Any idea why it takes her 2 1/2 hours to defecate?


----------



## railNtrailcowgrl (Jul 24, 2008)

I can't offer any advise other than my full grown dog does the same thing. When I first got her I would try and take her out 30 minutes after she was finished eating, she would go outside, turn around and look at me like "Why am I out here? I don't have to poop stupid!" Now we have a schedule worked out that she wakes around 7-8 (most days) depending when I wake up, goes potty, eats, and then I leave for class around 9:30 return around 12:30 and she'll go out and do her business. I get home from work let her out she'll poop again, I give her dinner, and then sometimes she'll go once more before bed.


----------



## Sunshyne (Feb 5, 2008)

My dog rarely goes after eating. She is 16 months old and fully potty trained. She has been this way pretty much from the beginning.

She poops in the am about an hour after she is awake, before her breakfast. She poops again late afternoon before her dinner. _Usually_. Most nights, she won't have to go #2 again at all, she just goes out to pee.
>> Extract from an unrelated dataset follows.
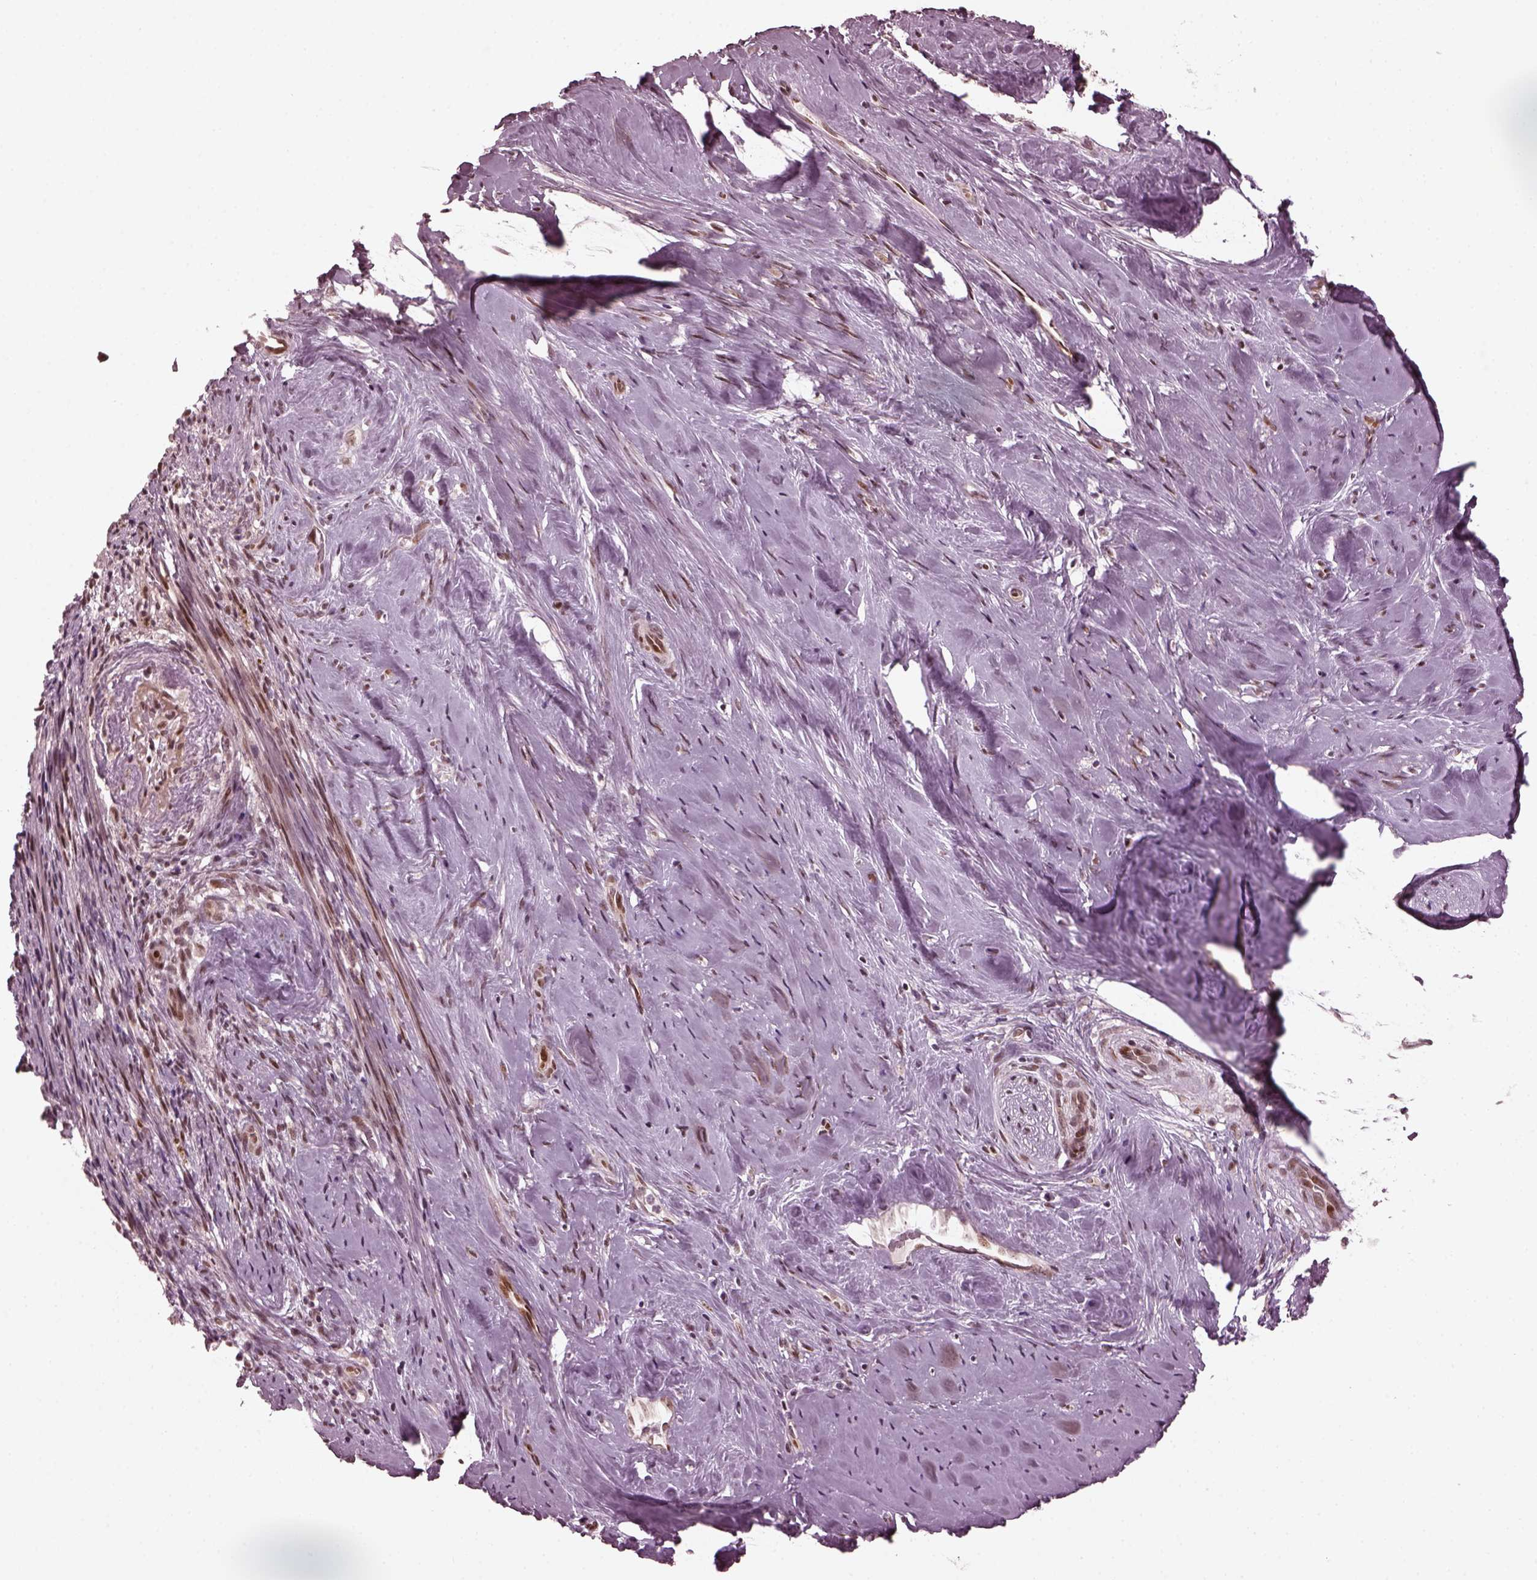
{"staining": {"intensity": "negative", "quantity": "none", "location": "none"}, "tissue": "cervical cancer", "cell_type": "Tumor cells", "image_type": "cancer", "snomed": [{"axis": "morphology", "description": "Squamous cell carcinoma, NOS"}, {"axis": "topography", "description": "Cervix"}], "caption": "The photomicrograph demonstrates no significant positivity in tumor cells of squamous cell carcinoma (cervical).", "gene": "TRIB3", "patient": {"sex": "female", "age": 51}}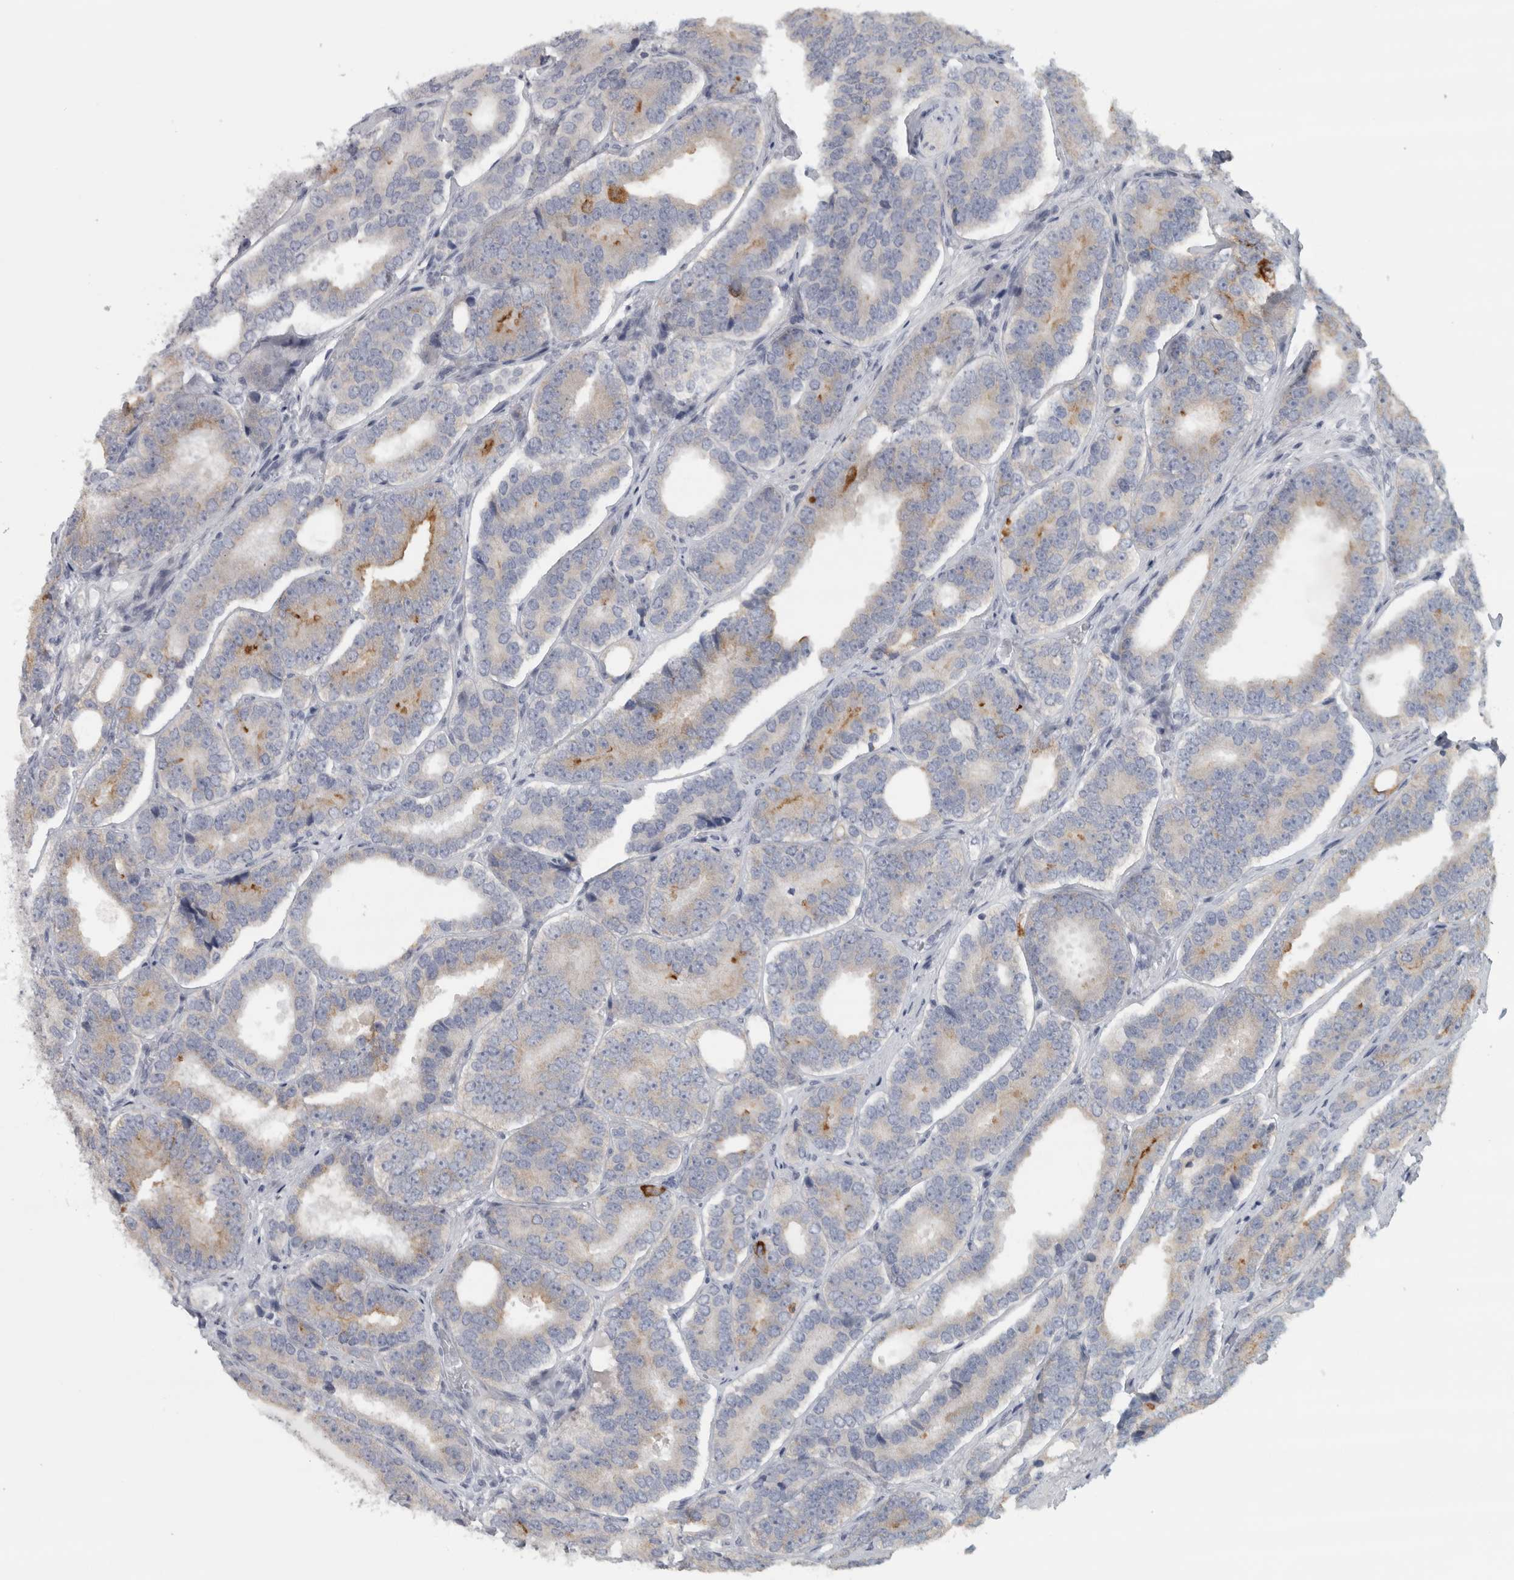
{"staining": {"intensity": "moderate", "quantity": "<25%", "location": "cytoplasmic/membranous"}, "tissue": "prostate cancer", "cell_type": "Tumor cells", "image_type": "cancer", "snomed": [{"axis": "morphology", "description": "Adenocarcinoma, High grade"}, {"axis": "topography", "description": "Prostate"}], "caption": "Moderate cytoplasmic/membranous protein staining is appreciated in approximately <25% of tumor cells in prostate cancer (adenocarcinoma (high-grade)).", "gene": "PTPRN2", "patient": {"sex": "male", "age": 56}}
When she had picky eating issues, she went to the vet three times for a full panel of bloodwork, fecals, urine analysis, you name it (I am a worry wart!). Nothing was ever wrong with her, so I think that just like humans, dogs go on their own schedule and it's NOT always 1/2 hour after eating like everyone says.


----------



## Acadia (Aug 6, 2008)

I don't think there is really anything wrong with your dog. Not every dog has the same schedule. As long your dog is pooping and peeing and nothing is weird with either specimen, then I don't think there is any thing to worry about.


----------



## FilleBelle (Aug 1, 2007)

Do _you _immediately run to the restroom after every meal?

Sometimes it takes more than 15 minutes for a dog's digestive system to process food. Potty training a dog should rely on the dog's bathroom schedule, not what you think the dog's bathroom schedule should be.


----------



## myminpins (Dec 20, 2008)

Acadia said:


> I don't think there is really anything wrong with your dog. Not every dog has the same schedule. As long your dog is pooping and peeing and nothing is weird with either specimen, then I don't think there is any thing to worry about.


Exactly!!!!!


----------